Exercise passage:
*** Begin section ***
Photograph by Gentl and Hyers Food Styling by Maggie Ruggiero Prop Styling by Theo Vamvounakis
    

Smoky Black Lentils & Radicchio

Starters from Issue 2 – Fall / Winter 2013 – Traces

Dark and moody, this hearty plate gets its smoky sensibility from finely chopped bits of bacon dispersed among the tender lentils and subtly charred wedges of radicchio. A final dousing of dense balsamic syrup adds extra dimension and a hint of sweetness.

serves 4




  • ¾ cup balsamic vinegar
  • 1 cup black lentils or French green lentils
  • 4 cups chicken stock or water
  • 3 strips bacon, finely chopped
  • 2 Tbsp extra virgin olive oil, plus more for drizzling
  • 1 Tbsp unsalted butter
  • 1 stalk celery, finely chopped
  • 1 small onion, finely chopped
  • 1 clove garlic, finely chopped
  • 2 sprigs fresh thyme
  • 1 head radicchio

  • 1

    Preheat oven to 375°F. Simmer vinegar in a small non-reactive saucepan until reduced to about ¼ cup, 8-10 minutes, then set aside.
*** End section ***
Information supplied:
*** Begin section ***
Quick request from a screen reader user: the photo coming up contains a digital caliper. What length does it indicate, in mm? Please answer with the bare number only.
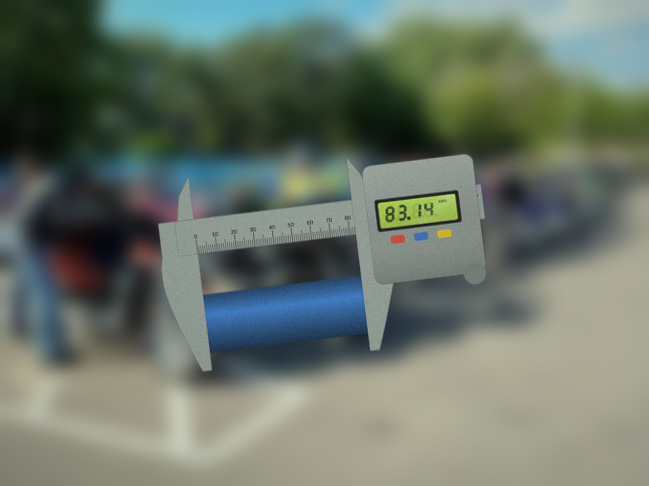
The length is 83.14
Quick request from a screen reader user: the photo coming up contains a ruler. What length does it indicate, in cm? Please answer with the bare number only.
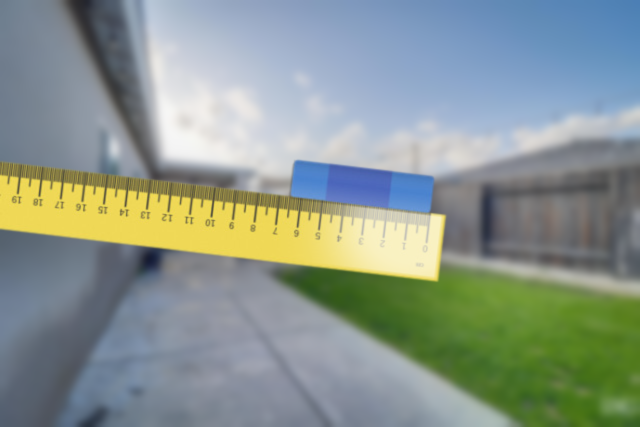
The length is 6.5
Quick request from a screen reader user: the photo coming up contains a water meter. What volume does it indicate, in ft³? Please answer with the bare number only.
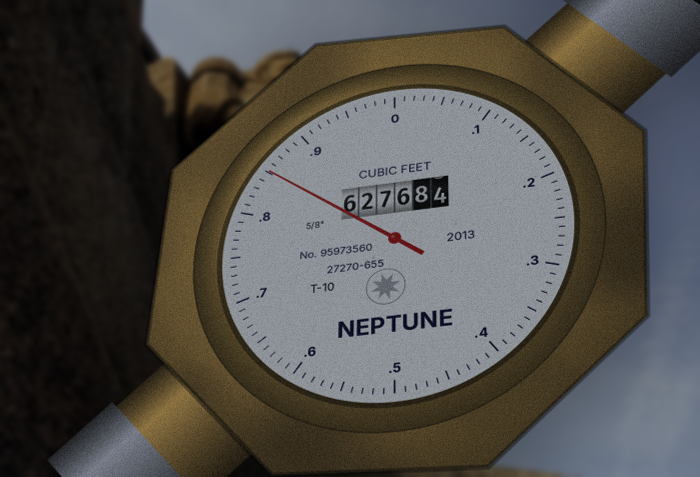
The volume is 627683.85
*** End section ***
*** Begin section ***
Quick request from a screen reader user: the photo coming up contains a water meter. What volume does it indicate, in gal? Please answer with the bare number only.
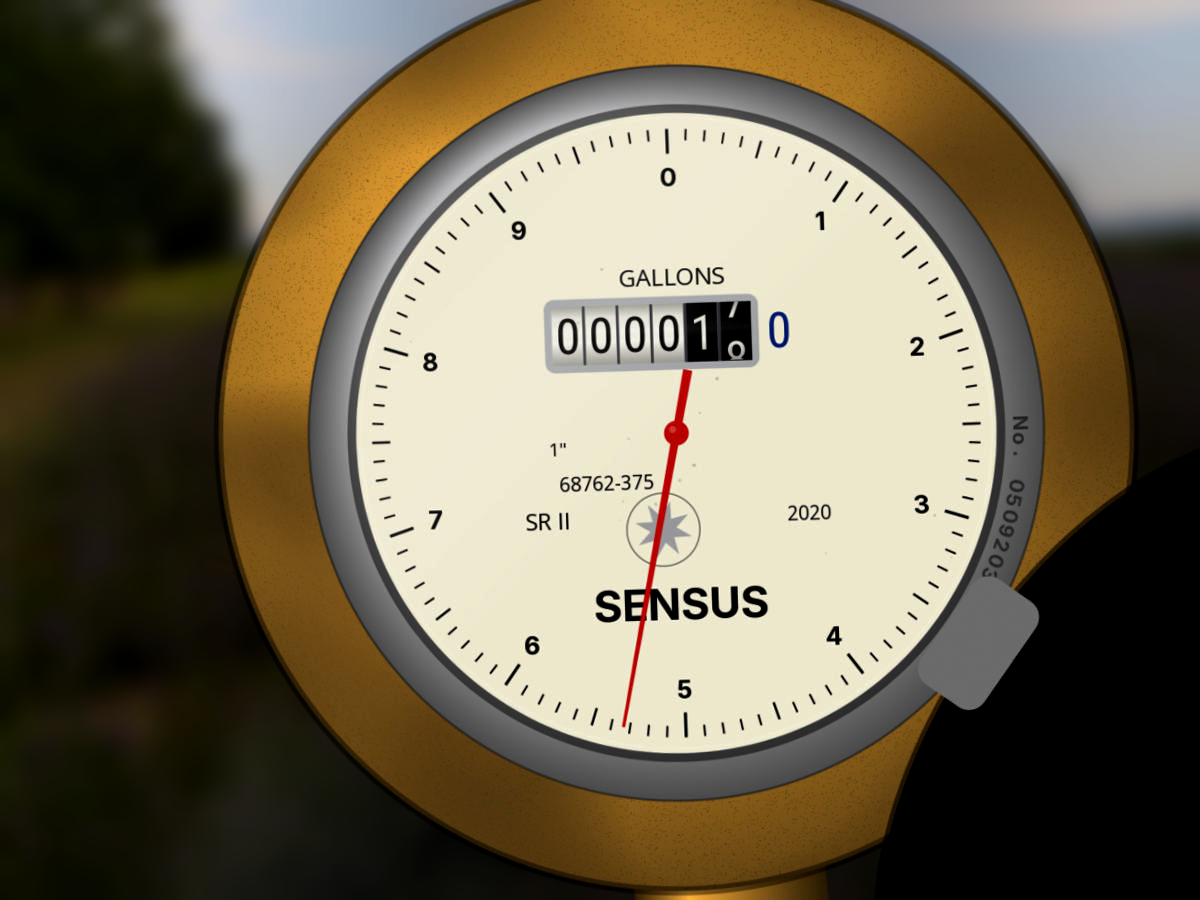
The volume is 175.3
*** End section ***
Exercises to complete:
1. Answer these questions from the black lentils and radicchio recipe:
(a) How many people does the recipe serve?
(b) To what temperature should the oven be preheated?
(c) Roughly how much should the balsamic vinegar reduce to?
2. Retype the black lentils and radicchio recipe, starting at the words "Dark and moody, this" and ending after "hint of sweetness.".
3. Continue the black lentils and radicchio recipe after its last sentence.
The records are separate material with no connection to the black lentils and radicchio recipe.

Your written answers:
1.
(a) 4
(b) 375°F
(c) About ¼ cup

2.
Dark and moody, this hearty plate gets its smoky sensibility from finely chopped bits of bacon dispersed among the tender lentils and subtly charred wedges of radicchio. A final dousing of dense balsamic syrup adds extra dimension and a hint of sweetness.

3.
  • 2

    Bring lentils, stock, and ½ tsp salt to a simmer in a medium saucepan. Simmer, uncovered, until the lentils are just tender, about 25 minutes.

  • 3

    While lentils simmer, cook bacon in oil and butter in a medium saucepan until brown. Stir in celery, onion, garlic, and thyme and cook, stirring often, until vegetables are tender, about 10 minutes.

  • 4

    Meanwhile, cut radicchio into wedges and drizzle with a little olive oil. Season with salt and pepper and roast on a baking pan just until edges are charred and centers are almost tender, 8 to 10 minutes. (For a little extra char, you can broil briefly after roasting.)

  • 5

    Drain lentils and stir into vegetables. Cook together 1 minute. Serve radicchio nestled in lentils and drizzled with balsamic syrup and olive oil.